JOB:
Copy out the lines of the rows below, starting with the line containing "Je nach Wunsch bieten wir verschiedene" and ending with the line containing "Designbeschichtungen.". Include both of those lines and nothing else.

Collected data:

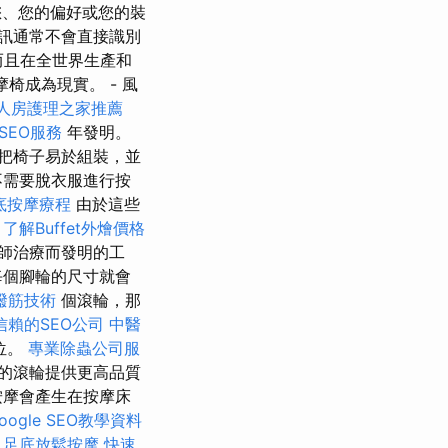
、您的偏好或您的裝
訊通常不會直接識別
而且在全世界生產和
摩椅成為現實。 - 風
人房護理之家推薦
SEO服務
年發明。
把椅子易於組裝，並
不需要脫衣服進行按
底按摩療程
由於這些
。
了解Buffet外燴價格
師治療而發明的工
每個腳輪的尺寸就會
撥筋技術
個滾輪，那
信賴的SEO公司
中醫
位。
專業除蟲公司服
的滾輪提供更高品質
按摩會產生在按摩床
ogle SEO教學資料
。
足底放鬆按摩
快速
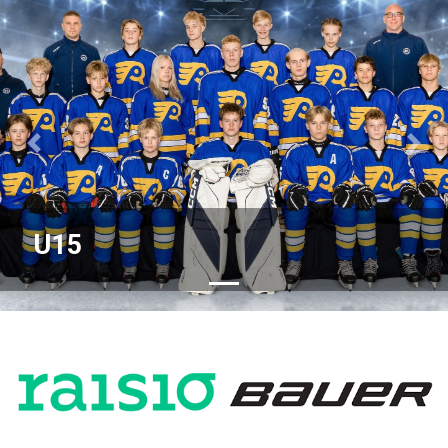
Previous
Nex
U15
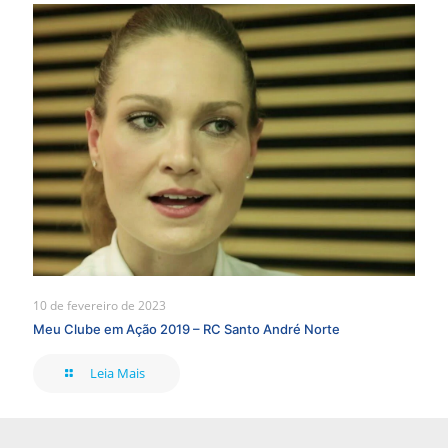
10 de fevereiro de 2023
Meu Clube em Ação 2019 – RC Santo André Norte
Leia Mais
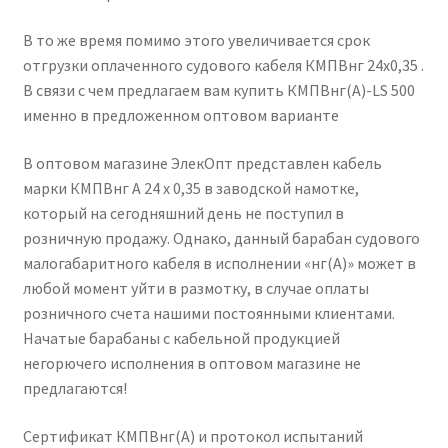
В то же время помимо этого увеличивается срок
отгрузки оплаченного судового кабеля КМПВнг 24х0,35 .
В связи с чем предлагаем вам купить КМПВнг(А)-LS 500
именно в предложенном оптовом варианте
В оптовом магазине ЭлекОпт представлен кабель
марки КМПВнг А 24 х 0,35 в заводской намотке,
который на сегодняшний день не поступил в
розничную продажу. Однако, данный барабан судового
малогабаритного кабеля в исполнении «нг(А)» может в
любой момент уйти в размотку, в случае оплаты
розничного счета нашими постоянными клиентами.
Начатые барабаны с кабельной продукцией
негорючего исполнения в оптовом магазине не
предлагаются!
Сертификат КМПВнг(А) и протокол испытаний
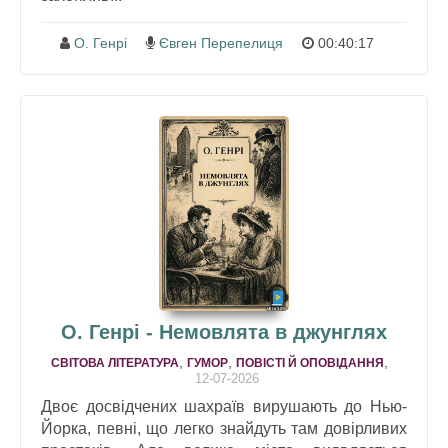
О. Генрі
Євген Перепелиця
00:40:17
О. Генрі - Немовлята в джунглях
,
,
,
СВІТОВА ЛІТЕРАТУРА
ГУМОР
ПОВІСТІ Й ОПОВІДАННЯ
12-07-2026
Двоє досвідчених шахраїв вирушають до Нью-
Йорка, певні, що легко знайдуть там довірливих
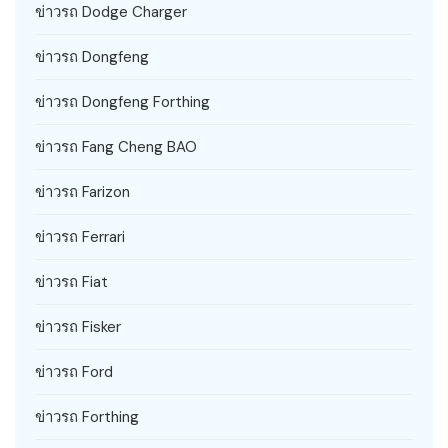
ข่าวรถ Dodge Charger
ข่าวรถ Dongfeng
ข่าวรถ Dongfeng Forthing
ข่าวรถ Fang Cheng BAO
ข่าวรถ Farizon
ข่าวรถ Ferrari
ข่าวรถ Fiat
ข่าวรถ Fisker
ข่าวรถ Ford
ข่าวรถ Forthing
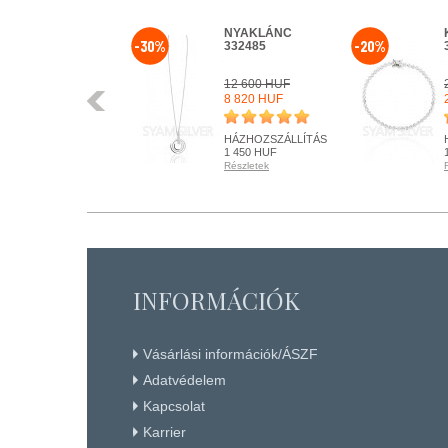
KARKÖTŐ
NYAKLÁNC
-30%
-20%
329344
332485
25 300 HUF
12 600 HUF
Előző
20 240 HUF
8 820 HUF
HÁZHOZSZÁLLÍTÁS
HÁZHOZSZÁLLÍTÁS
1 450 HUF
1 450 HUF
Részletek
Részletek
RENDELHETŐ
RENDELHETŐ
Részletek
Részletek
+ KOSÁRBA
+ KOSÁRBA
INFORMÁCIÓK
Vásárlási információk/ÁSZF
Adatvédelem
Kapcsolat
Karrier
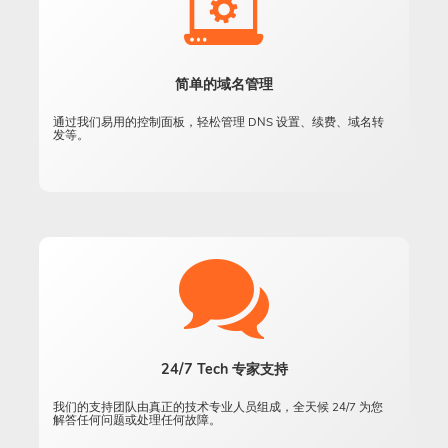
简单的域名管理
通过我们易用的控制面板，轻松管理 DNS 设置、续费、域名转
发等。
24/7 Tech 专家支持
我们的支持团队由真正的技术专业人员组成，全天候 24/7 为您
解答任何问题或处理任何故障。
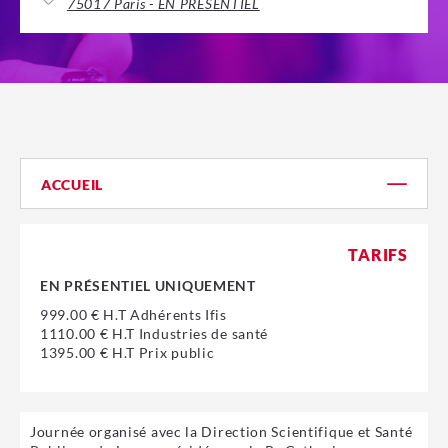
75017 Paris - EN PRESENTIEL
ACCUEIL
TARIFS
EN PRÉSENTIEL UNIQUEMENT
999.00 € H.T Adhérents Ifis
1110.00 € H.T Industries de santé
1395.00 € H.T Prix public
Journée organisé avec la Direction Scientifique et Santé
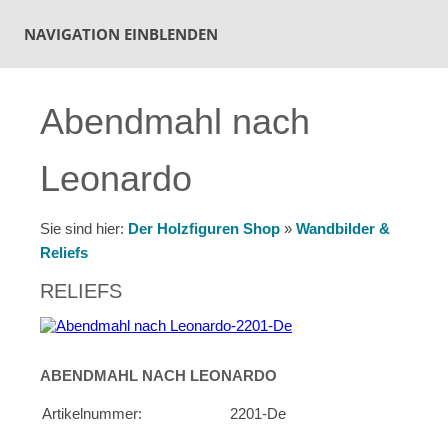
NAVIGATION EINBLENDEN
Abendmahl nach
Leonardo
Sie sind hier:
Der Holzfiguren Shop
»
Wandbilder &
Reliefs
RELIEFS
ABENDMAHL NACH LEONARDO
Artikelnummer:
2201-De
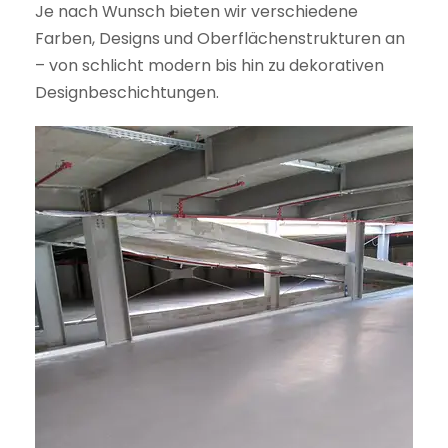
Je nach Wunsch bieten wir verschiedene
Farben, Designs und Oberflächenstrukturen an
– von schlicht modern bis hin zu dekorativen
Designbeschichtungen.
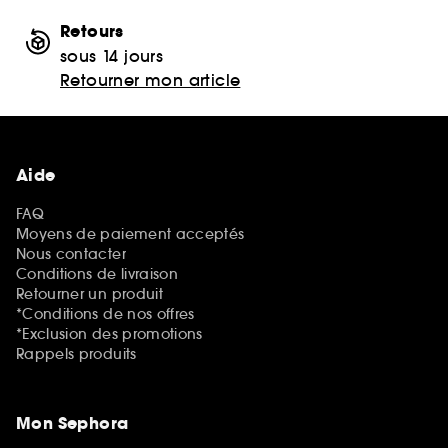
Retours
sous 14 jours
Retourner mon article
Aide
FAQ
Moyens de paiement acceptés
Nous contacter
Conditions de livraison
Retourner un produit
*Conditions de nos offres
*Exclusion des promotions
Rappels produits
Mon Sephora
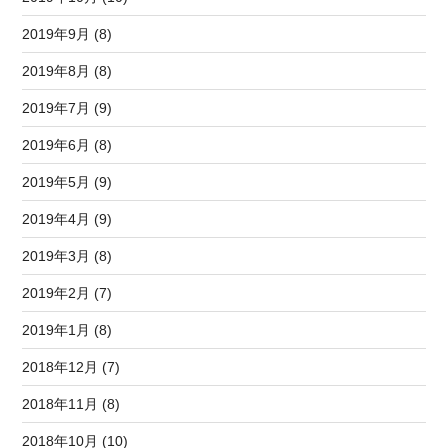
2019年9月 (8)
2019年8月 (8)
2019年7月 (9)
2019年6月 (8)
2019年5月 (9)
2019年4月 (9)
2019年3月 (8)
2019年2月 (7)
2019年1月 (8)
2018年12月 (7)
2018年11月 (8)
2018年10月 (10)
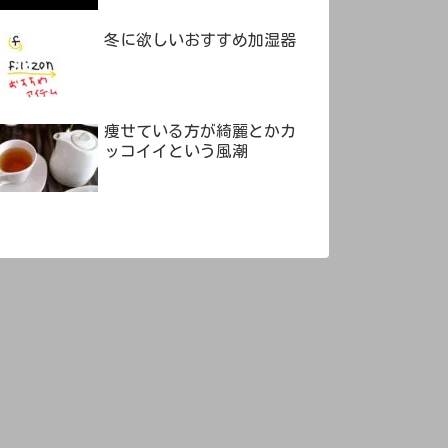
冬に欲しいおすすめ加湿器
痩せている方が綺麗とかカ
ッコイイという風潮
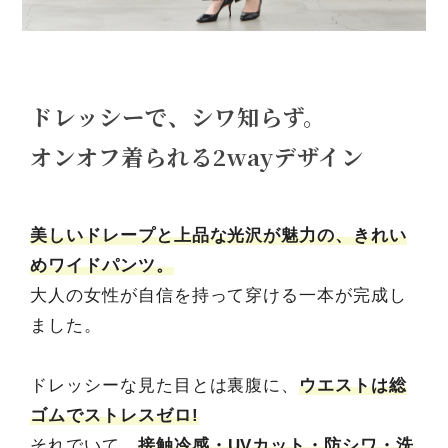
ドレッシーで、シワ知らず。
オンオフ着られる2wayデザイン
美しいドレープと上品な光沢が魅力の、きれい
めワイドパンツ。
大人の女性が自信を持って穿ける一本が完成し
ました。
ドレッシーな見た目とは裏腹に、
ウエストは総
ゴムでストレスゼロ!
それでいて、
接触冷感・UVカット・防シワ・洗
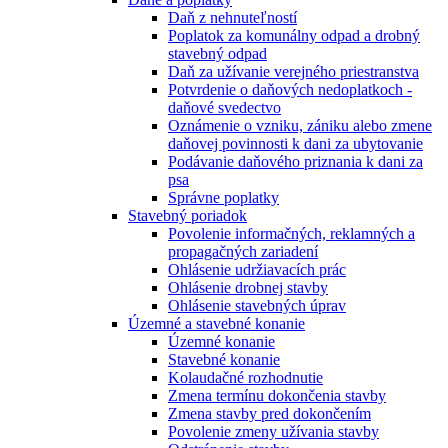
Daň z nehnuteľností
Poplatok za komunálny odpad a drobný
stavebný odpad
Daň za užívanie verejného priestranstva
Potvrdenie o daňových nedoplatkoch -
daňové svedectvo
Oznámenie o vzniku, zániku alebo zmene
daňovej povinnosti k dani za ubytovanie
Podávanie daňového priznania k dani za
psa
Správne poplatky
Stavebný poriadok
Povolenie informačných, reklamných a
propagačných zariadení
Ohlásenie udržiavacích prác
Ohlásenie drobnej stavby
Ohlásenie stavebných úprav
Územné a stavebné konanie
Územné konanie
Stavebné konanie
Kolaudačné rozhodnutie
Zmena termínu dokončenia stavby
Zmena stavby pred dokončením
Povolenie zmeny užívania stavby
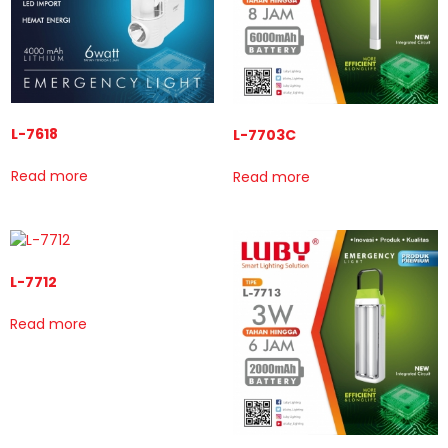
L-7618
L-7703C
Read more
Read more
L-7712
Read more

ANSWER TO THE PROBLEM:
Je nach Wunsch bieten wir verschiedene
Farben, Designs und Oberflächenstrukturen an
– von schlicht modern bis hin zu dekorativen
Designbeschichtungen.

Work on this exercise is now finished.